Die erste Zinsentscheidung des Jahres der Europäischen Zentralbank ist nur noch wenige Tage entfernt. Das Interesse hat sich aber schon auf die übernächste Sitzung verlagert, da ein Zinsschritt um einen halben Prozentpunkt am Donnerstag als ausgemachte Sache gilt.

Mit Spannung erwartet werden hingegen Hinweise in den geldpolitischen Beschlüssen und in den Äusserungen von Präsidentin Christine Lagarde nach der Ratssitzung — insbesondere was die März-Sitzung angeht. Die Frage ist, ob Zeichen für einen weiteren Halbprozent-Schritt sich verdichten, oder ob ein Hintertürchen offenbleibt dafür einen Gang zurückzuschalten.

Langsamere Zinserhöhungen möglich

Die Argumente für eine Fortsetzung der intensivsten geldpolitischen Straffung der EZB-Geschichte sind stark. Die Inflation ist zwar rückläufig, liegt aber näher am zweistelligen Bereich als am Zielwert von 2 Prozent. Die Kerninflation gewinnt an Fahrt.

Doch mit den sinkenden Energiepreisen und der erwarteten Verlangsamung in der geldpolitischen Straffung der Federal Reserve wachsen die Zweifel an der Beibehaltung des Tempos. Einige Mitglieder des 26-köpfigen EZB-Rates denken bereits über langsamere Zinserhöhungen nach.

"Wir werden sehr genau darauf achten, was über künftige Zinsschritte gesagt wird, ob sie im Vergleich zum Dezember genauso aggressiv oder sogar noch aggressiver ausfallen - oder ob der Ton etwas weicher wird", sagte Felix Hüfner, Ökonom bei der UBS. Er rechnet mit einem halben Prozentpunkt im Februar und im März und vielleicht noch einem im Mai.

Zahlen im März ausschlaggebend

Der deutsche Bundesbankpräsident Joachim Nagel und sein französischer Kollege Francois Villeroy de Galhau präferieren zwei Halbpunktschritte, ebenso die Ratsmitglieder aus Österreich, Slowenien, der Slowakei, Finnland, Irland und den baltischen Ländern. Top-Falken wie der Niederländer Klaas Knot sehen keinen Spielraum für eine Verlangsamung vor Mitte des Jahres.

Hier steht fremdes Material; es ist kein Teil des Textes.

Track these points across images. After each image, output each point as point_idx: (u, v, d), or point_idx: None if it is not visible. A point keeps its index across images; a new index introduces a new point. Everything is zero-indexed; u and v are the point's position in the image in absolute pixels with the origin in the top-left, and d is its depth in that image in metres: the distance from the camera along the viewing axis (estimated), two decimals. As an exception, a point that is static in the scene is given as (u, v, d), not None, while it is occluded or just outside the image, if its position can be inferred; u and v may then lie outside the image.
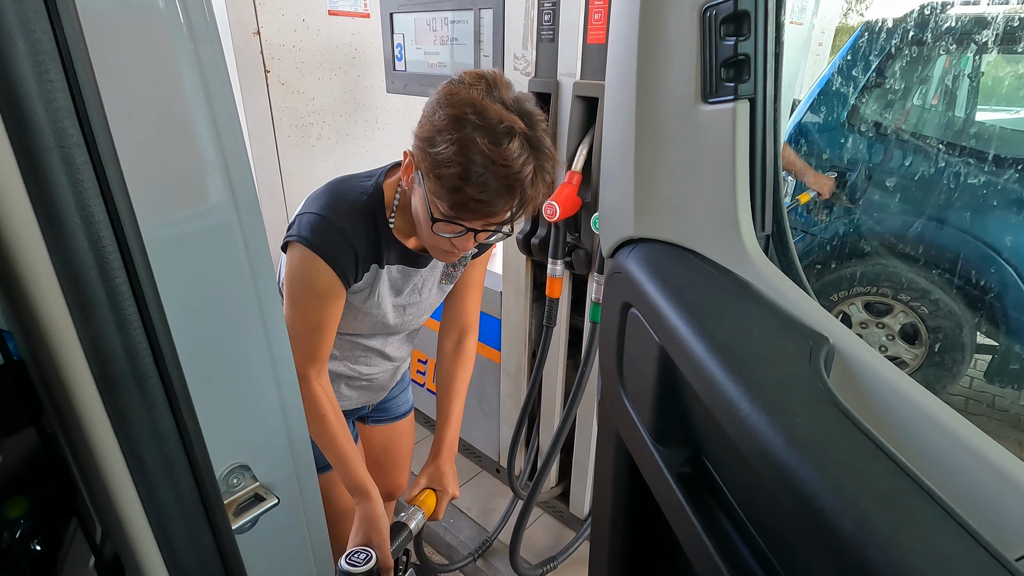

Am Tauben-Ende des Spektrums fragte der italienische Notenbankchef Ignazio Visco, ob es "besser sei, eine zu starke Straffung zu riskieren als eine zu schwache". Der griechische Gouverneur Yannis Stournaras drängte auch "allmählichere" Schritte.

Diese Woche sind die Inflationsdaten für Januar fällig, die in Spanien heute schonmal deutlich über den Schätzungen lagen. Diese Werte sind allerdings verzerrt durch statistische Effekte und die staatlichen Interventionen gegen die hohen Energiepreise. Im März dürfte der Ausblick für die Inflation nach dem milden Winter und den gut gefüllten Erdgaslagern wahrscheinlich besser ausfallen, und den Falken mehr Munition liefern.

Lagarde muss klare Linie finden

Die grösste Herausforderung für Lagarde wird darin bestehen, eine gemeinsame Sprache für den Rat zu finden, die länger als ein paar Tage hält, meint ING-Volkswirt Carsten Brzeski. "Lagarde muss eine bessere und klarere Kommunikation darüber finden, was die genaue Reaktionsfunktion der EZB ist", sagt Brzeski. "Was sind die Auslöser für ein Ende der Zinserhöhungen? Headline-Inflation, Kerninflation, Inflationserwartungen, Lohnentwicklung?"

Es könnte schwierig werden, aus den gegensätzlichen Ansichten eine klare Botschaft zu destillieren. Deshalb plädiert Direktoriumsmitglied Fabio Panetta, der selbst eher als Taube gilt, dafür, alle relevanten Daten abzuwarten.

"Unsere Entscheidungen vom Dezember basierten auf den zu diesem Zeitpunkt verfügbaren Prognosen", sagte er letzte Woche. "Im März werden wir neue Daten haben und sollten die Situation neu bewerten."